Significant potential for disruption of ongoing campus activities occurs during construction of and changeovers in power, steam lines and other utilities. Whenever possible, these activities should be coordinated during holidays and semester breaks.

Communication is key

Effective communication is critical on a project of this nature. It is best facilitated through a single point of contact between the university and construction manager — a university project manager and construction project manager. Each of these individuals should communicate with his or her organization.

A website to facilitate these communications also can be created. The website typically has various levels of access — a public page that describes the basics of the site and schedule, construction notices and updates, and links to secure pages for architects, contractors and clients, with access to meeting minutes, drawings and other project documents. A web cam is a good way to promote the project, and enable both the public and distant design professionals to view progress and construction details.

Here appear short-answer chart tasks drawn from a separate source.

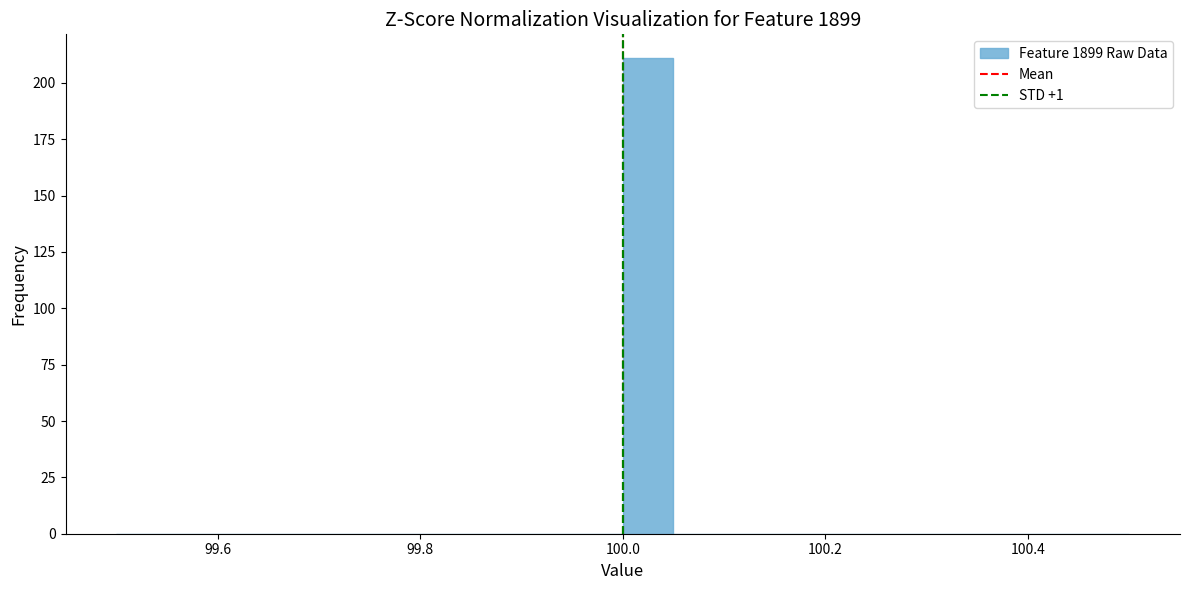

Around what value on the x-axis is the tallest bar? Give the approximate position of its centre, as read against the axis.

100.02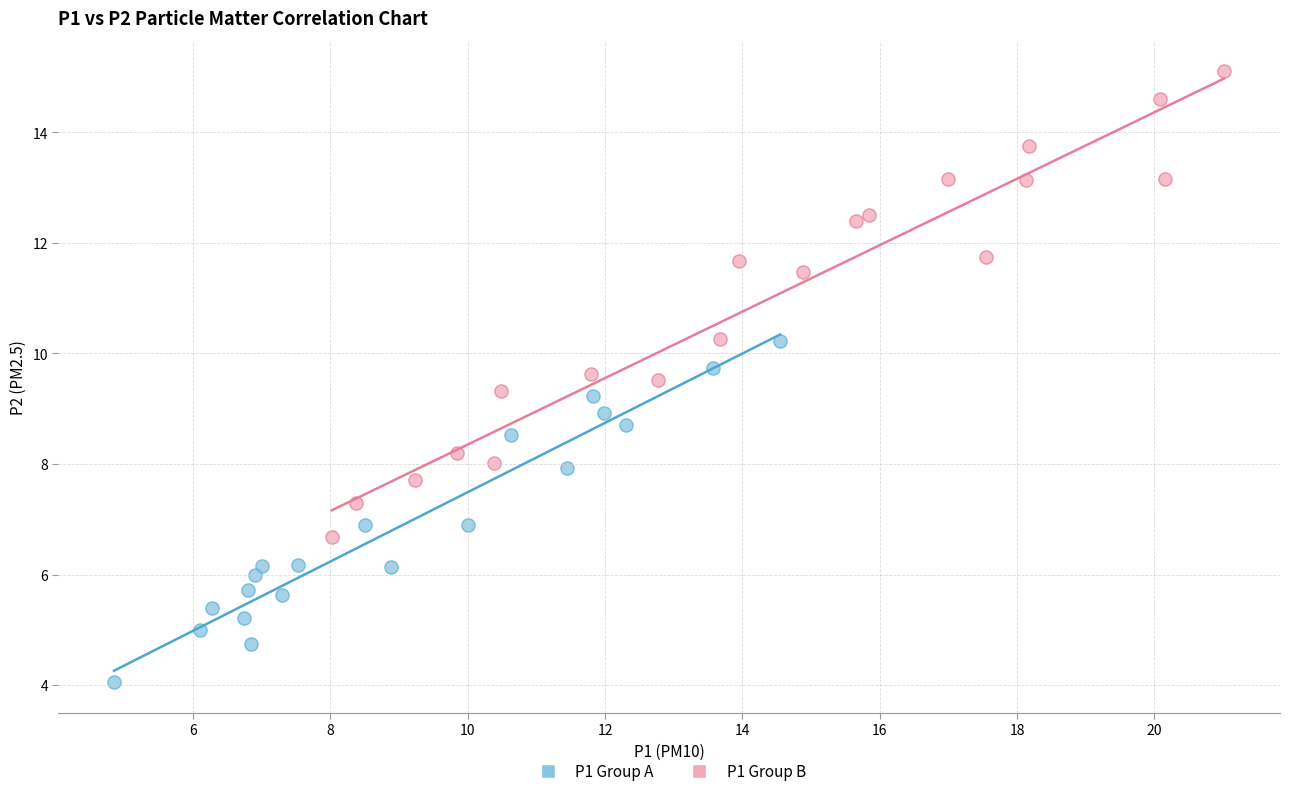

Which series reaches the maximum Y coordinate?

P1 Group B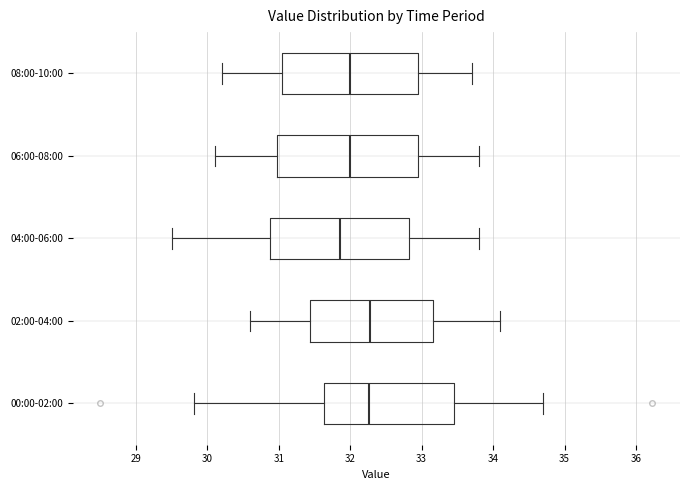

Where is the right edge of the box for 06:00-08:00 on the x-axis? The values are not printed on the chart, so give them approximately, as read against the axis.

33.0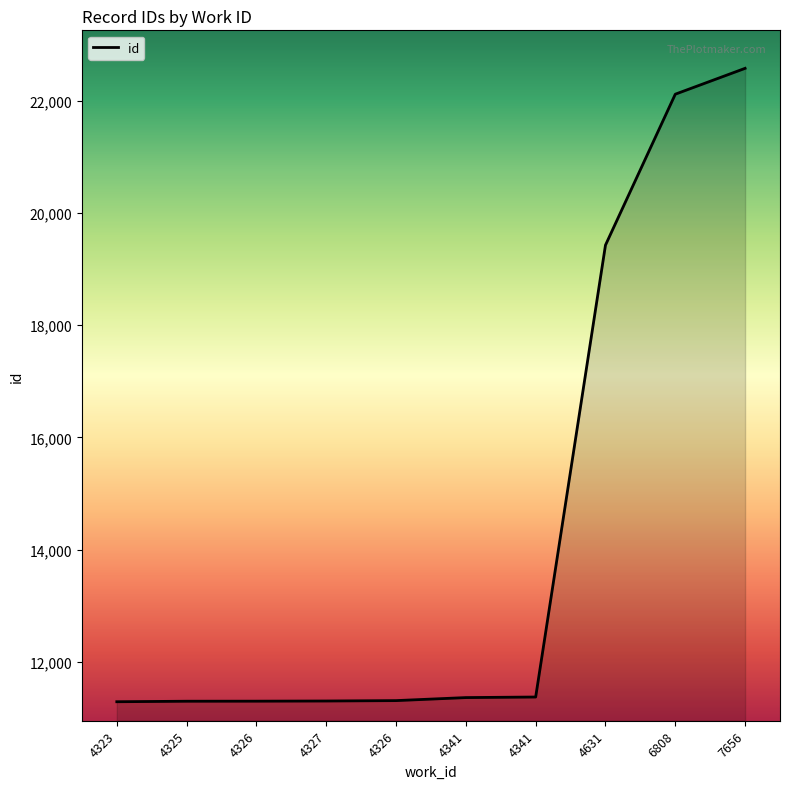

Is this an area chart (filled region under the line)?

Yes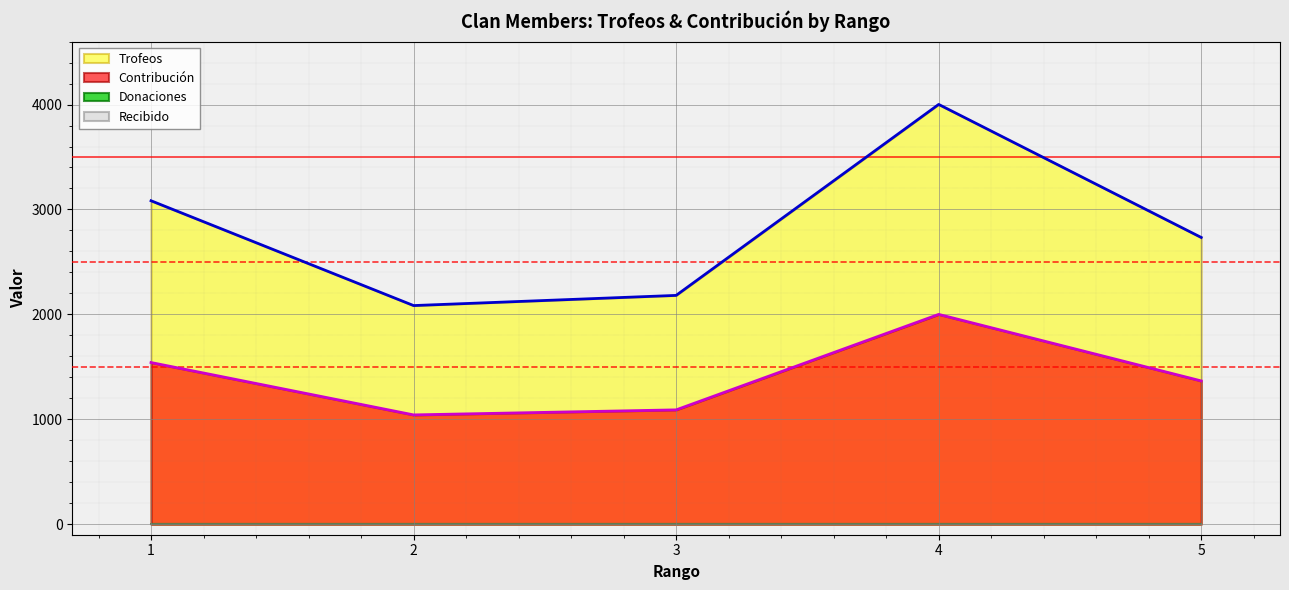

How many interior local valleys does the Trofeos series have?

1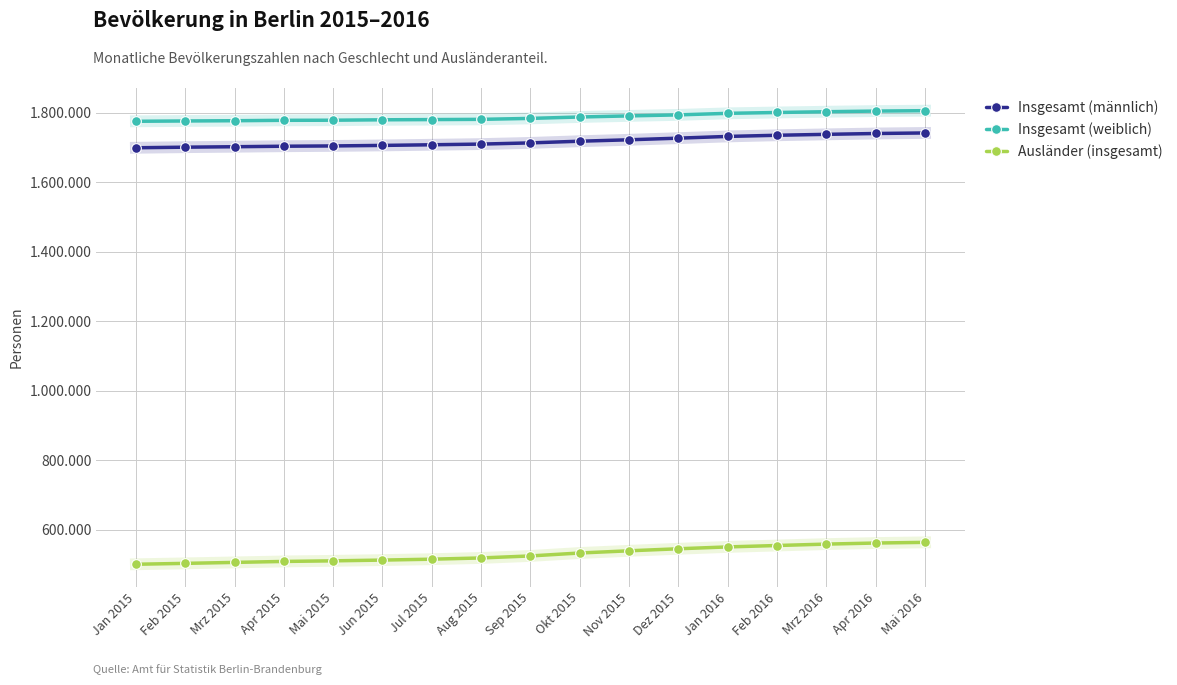

Which series has the widest spread of values?

Ausländer (insgesamt)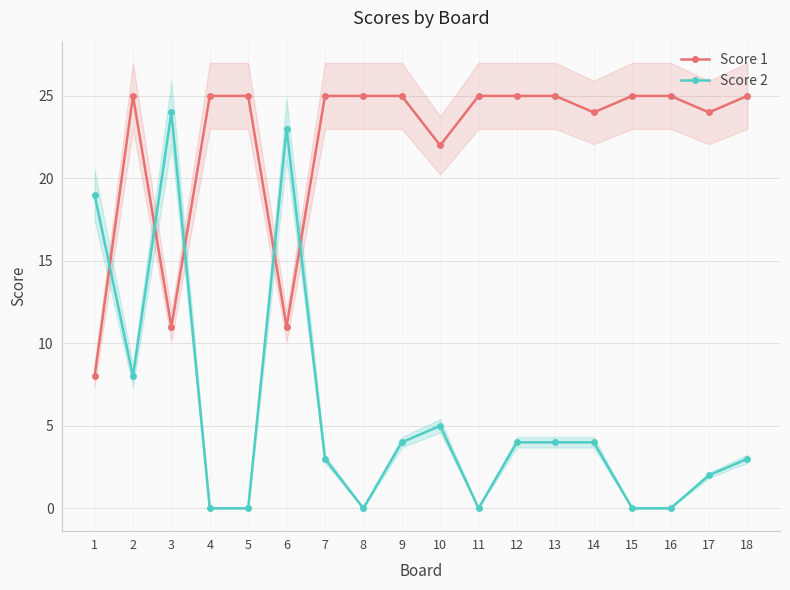

The value of Score 1 at 6 is 18. True or false?

False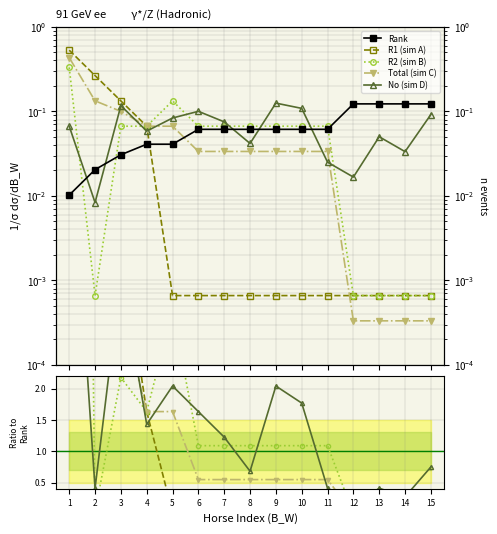

True or false: No and R2 intersect in this chart.

True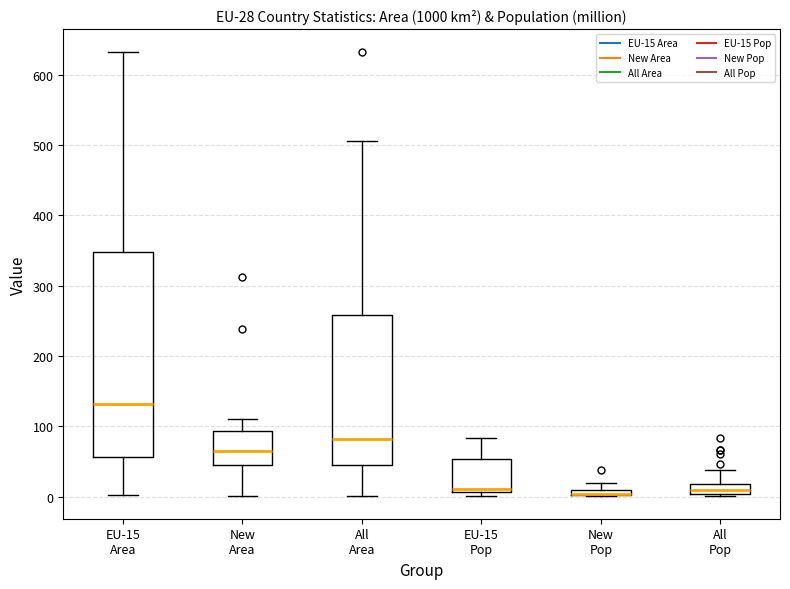

Which box is the tallest, from its lower edge to its upper edge?

EU-15 Area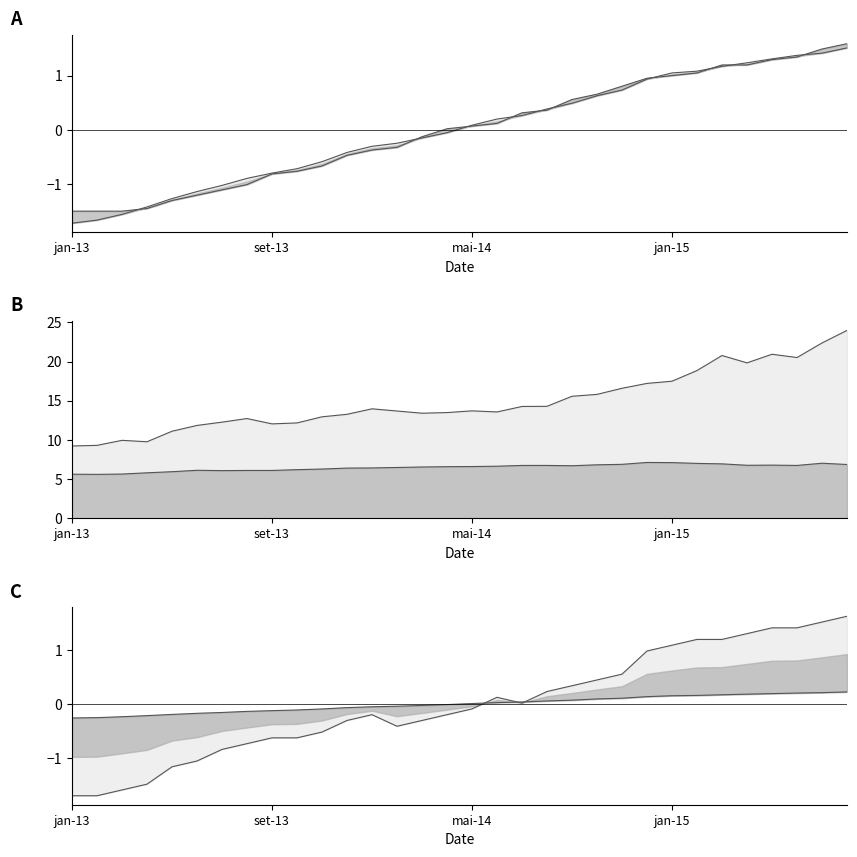

Is it true that Households % GDP equals 0.7 at mar-2015?

False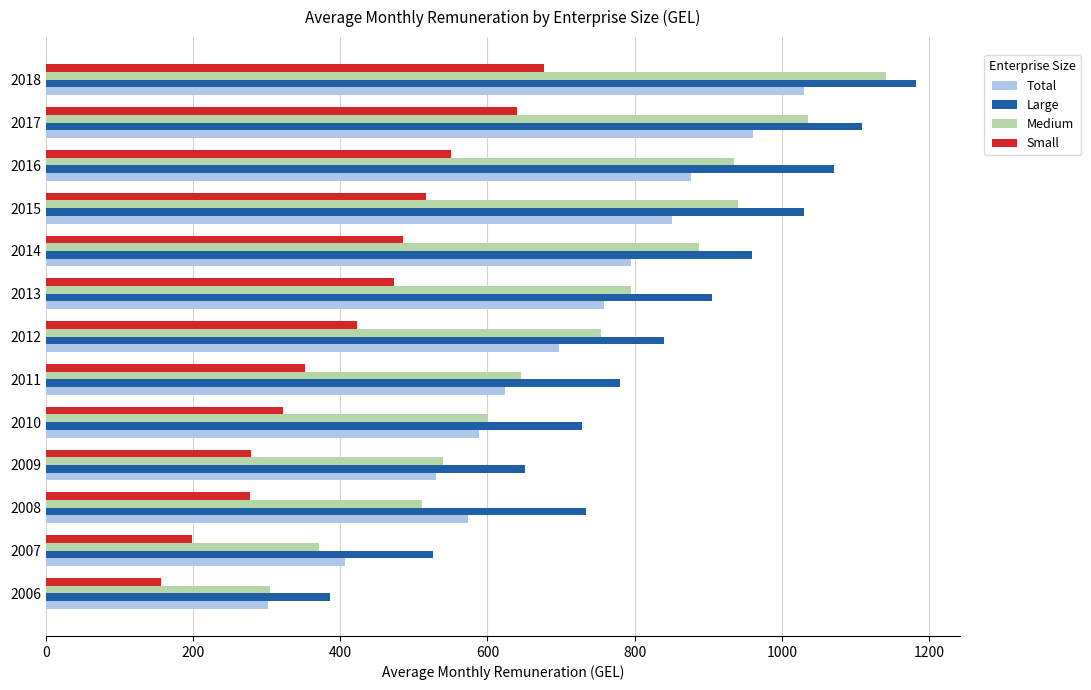

What is the average value of the Large series?

838.8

Kelly is vice president of Skanska USA Building Inc., Atlanta. The Georgia Institute of Technology project was completed by Skanska USA and Hastings and Chivetta Architects (see sidebar above).

A sporting new look

Georgia Institute of Technology's outdoor Olympic-size pool and diving well originally were built for the 1996 Summer Olympic Games in Atlanta. Just a few years later, this facility needed expansion and renovation to meet the needs of Georgia Tech's varsity swimming and student recreation programs.

The university's Campus Recreation Center is made up of about 300,000 square feet of new and renovated space. An additional structural floor inserted into the existing open structure 59 feet above the upgraded pool contains six basketball courts, three multipurpose rooms and a multi-activity court. The upgraded facility has a fitness center, four racquetball courts and one squash court, a climbing wall, leisure pool, meeting space and an administrative office suite. A new outdoor pool with deck was built adjacent to the complex, and a 500-space parking deck was built north of the complex.

Initially, the plan was to enclose the natatorium and construct the basketball courts on top of the parking deck. Instead, the design-build team suggested inserting the floor between the natatorium floor and the existing roof. The existing roof was 120 feet above the natatorium floor, providing ample space for the additional floor. This solution provided more space for the recreation and athletic programs within the facility and reduced overall program costs.

However, the design presented significant structural engineering challenges. The floor system would span 175 feet between supporting columns and needed to meet strict vibration criteria. Engineering studies determined that a steel structure would have generated too much vibration to support the basketball courts. Instead, an innovative long-span concrete floor system was designed to meet vibration criteria.

The project team could not use conventional hoisting to lay the structural slab beneath the existing roof, so contractors laid the slab by hand. Moreover, careful and precise construction techniques were necessary to meet the specific vibration criteria. Georgia Tech used the process as a learning experience for faculty and students; the construction managers conducted tours during this phase of the work.

Because of site constraints, the construction team could not use conventional commercial building methods, such as cranes and forklifts, to construct the new walls. Instead, scaffolding was hung, and construction was staged from the roof.

Construction phasing enabled an existing recreational facility with a pool, gymnasium and athletic administration offices to remain open during the two years of construction. Phase one refurbished the Olympic pool, built the slab above the pool, and created the space for new basketball courts. When that was completed, users moved into the new facility. In phase two, the old recreational facility and pool were demolished, and the new recreational pool was built in its place.